Gather every line in the records that contains the string "Wildfangimporte", matching case exactly.

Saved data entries
^^^^^^^^^^^^^^^^

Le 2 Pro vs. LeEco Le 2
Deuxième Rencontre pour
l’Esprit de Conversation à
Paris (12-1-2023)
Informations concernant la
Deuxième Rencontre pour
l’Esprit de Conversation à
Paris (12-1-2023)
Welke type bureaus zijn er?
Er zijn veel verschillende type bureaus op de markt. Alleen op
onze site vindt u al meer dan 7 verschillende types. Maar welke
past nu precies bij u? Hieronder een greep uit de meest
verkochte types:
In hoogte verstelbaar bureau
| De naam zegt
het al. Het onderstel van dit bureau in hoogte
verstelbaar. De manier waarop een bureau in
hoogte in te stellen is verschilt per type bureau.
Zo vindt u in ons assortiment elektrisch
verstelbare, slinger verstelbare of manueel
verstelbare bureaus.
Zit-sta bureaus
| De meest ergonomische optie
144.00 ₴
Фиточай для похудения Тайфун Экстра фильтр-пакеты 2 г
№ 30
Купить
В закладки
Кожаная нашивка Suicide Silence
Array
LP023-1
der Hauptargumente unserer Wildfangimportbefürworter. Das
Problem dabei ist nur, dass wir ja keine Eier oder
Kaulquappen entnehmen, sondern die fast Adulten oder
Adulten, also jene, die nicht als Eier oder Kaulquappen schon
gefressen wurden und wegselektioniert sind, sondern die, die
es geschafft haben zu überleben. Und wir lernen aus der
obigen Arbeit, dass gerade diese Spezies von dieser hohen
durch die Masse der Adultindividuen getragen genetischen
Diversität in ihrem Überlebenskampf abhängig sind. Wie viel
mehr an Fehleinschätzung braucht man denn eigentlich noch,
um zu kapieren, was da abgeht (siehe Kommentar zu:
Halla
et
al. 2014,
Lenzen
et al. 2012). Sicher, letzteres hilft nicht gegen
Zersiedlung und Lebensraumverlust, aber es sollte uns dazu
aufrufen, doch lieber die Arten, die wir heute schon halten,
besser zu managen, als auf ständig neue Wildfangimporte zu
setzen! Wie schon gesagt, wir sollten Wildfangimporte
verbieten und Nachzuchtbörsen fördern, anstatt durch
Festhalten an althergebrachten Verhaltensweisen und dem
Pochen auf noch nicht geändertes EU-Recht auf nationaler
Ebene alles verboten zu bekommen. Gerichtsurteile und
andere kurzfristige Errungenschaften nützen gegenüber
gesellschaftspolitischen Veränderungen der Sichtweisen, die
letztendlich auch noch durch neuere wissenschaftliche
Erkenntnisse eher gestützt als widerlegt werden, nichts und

^^^^^^^^^^^^^^^^

== REPLY TO THE EXERCISE ==
besser zu managen, als auf ständig neue Wildfangimporte zu
setzen! Wie schon gesagt, wir sollten Wildfangimporte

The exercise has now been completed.